According to William T. Stoerrle Jr. of Bethlehem, the noise and the diesel fumes from the truck traffic in and out of the 822,500 square foot building would decrease the value of nearby homes by about 11.5 percent, or $38,400.
Stoerrle said if the tractor-trailers were left idling five minutes an hour, as is permitted, by his calculations based on the 522 daily tractor trailer traffic, that would equate to two tractor trailers running all the time.
The supervisors also listened to a lengthy presentation on the latest studies of “particle pollution,” notably small particles that are too small to see but can cause health problems linked to heart and lung diseases, heart attacks, decreased lung function, asthma and other ailments.
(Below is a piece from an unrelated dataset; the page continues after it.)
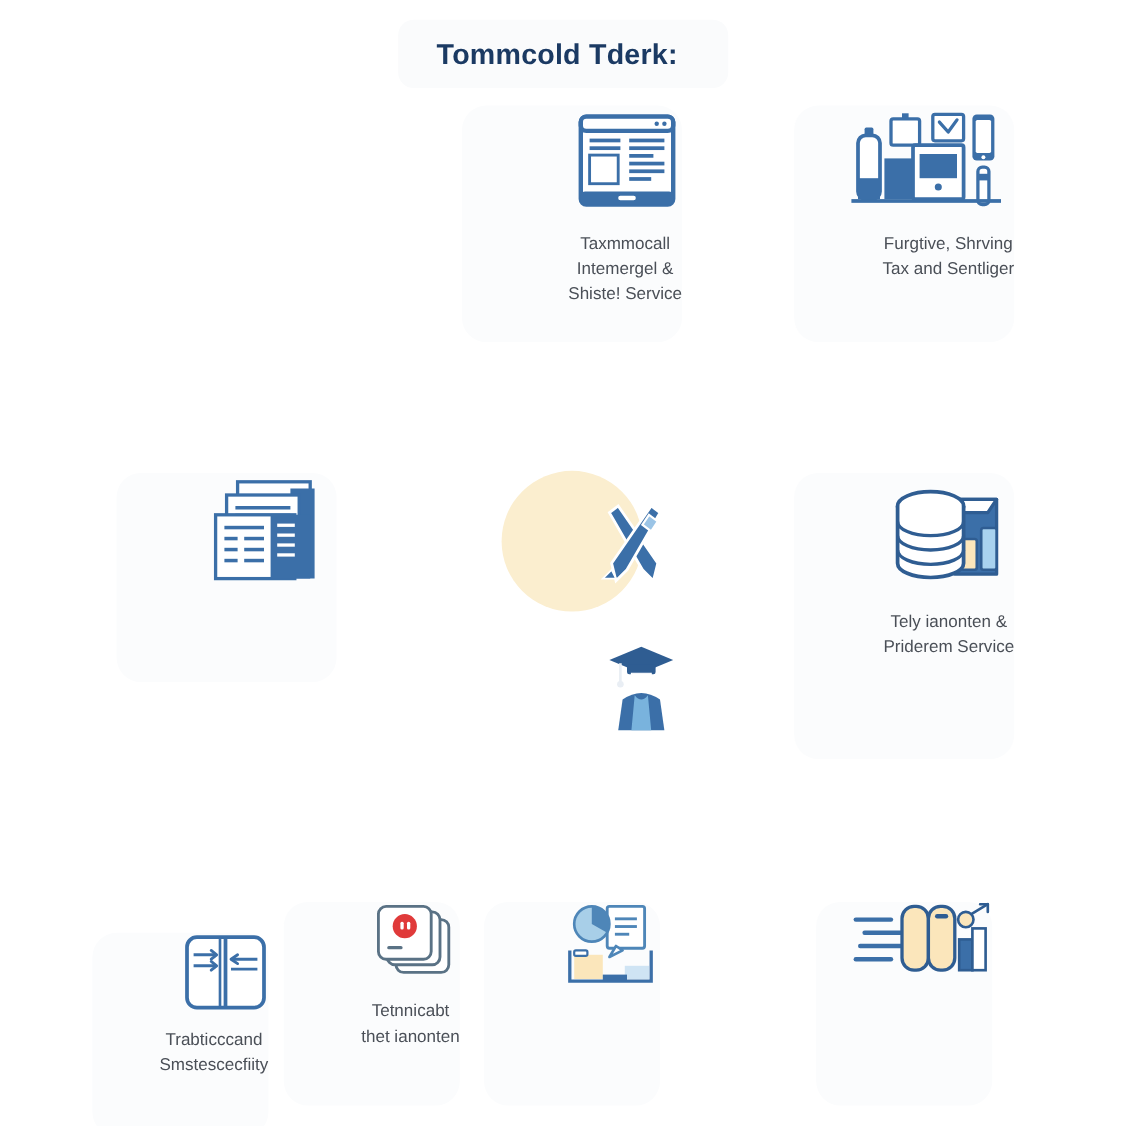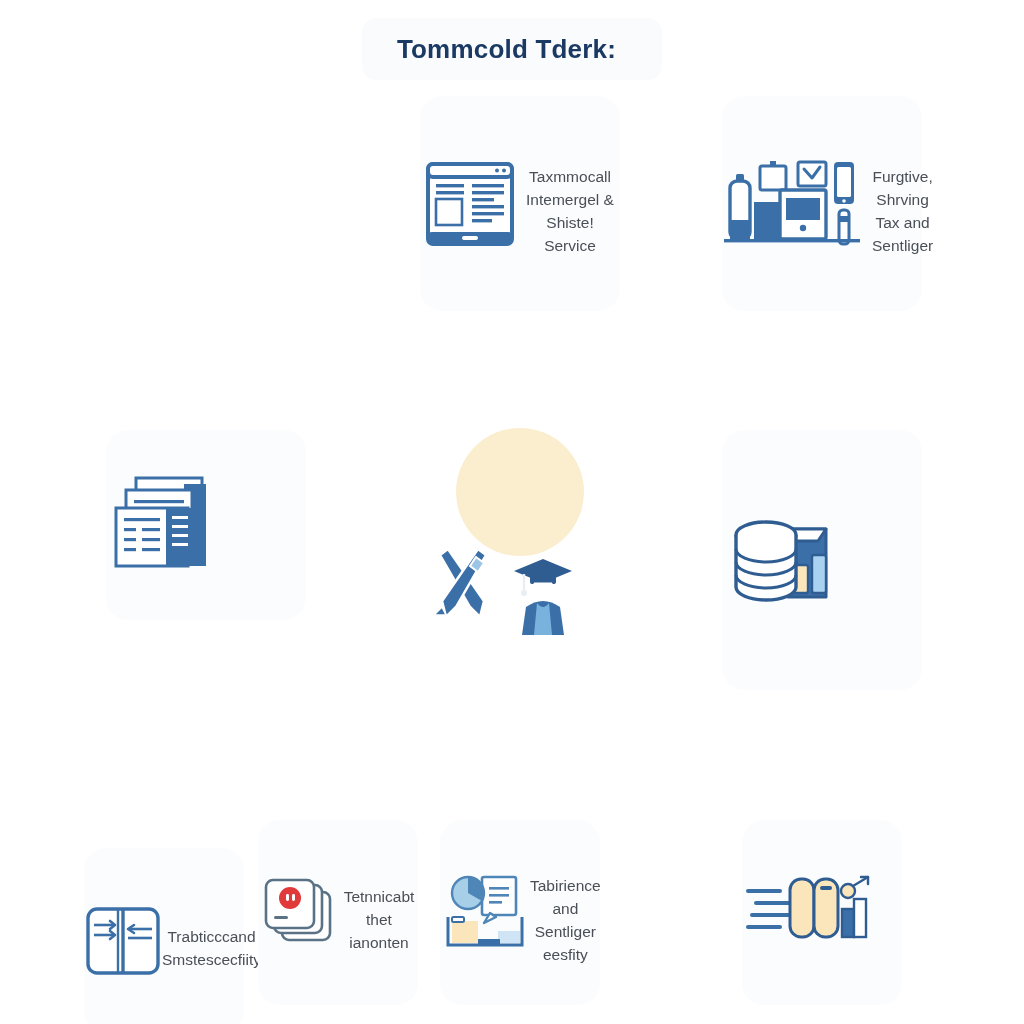"Taxmmocall" .cell { align-items: center -> flex-end; flex-direction: row -> column }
Breena Holland, an associate professor of political science at Lehigh University, said the Environmental Protection Agency has classified diesel exhaust as a “likely carcinogen” when inhaled.
Research studies have suggested there should be a buffer of about 1,500 feet from the source of such fumes.
She said there are many houses within much less than 1,500 feet of the proposed warehouse with 27 houses on Val Vista, Fischer, Clearview and Hecktown Road.
There are another 19 houses on Oxford, Crestmont and Robin Road and another seven on Newburgh Road.
Holland said Northampton County in particular and the Lehigh Valley as a whole already fails to meet the “fine particle standards” set by the EPA.
Approving the warehouse terminal and its fleet of hundreds of tractor-trailers would only add to the pollution problem the region already has, she said.
“I don’t think it should be approved in my professional opinion,” Holland said.
Gary Asteak, the board’s solicitor, said the board will write a decision within 45 days after testimony is closed.
Testimony could spill into March if a snow storm on Thursday closes the Lower Nazareth Elementary School, where the public meetings have been held.
The parcel in question is already zoned for light industrial use and IDI is seeking conditional use approval for the warehouse.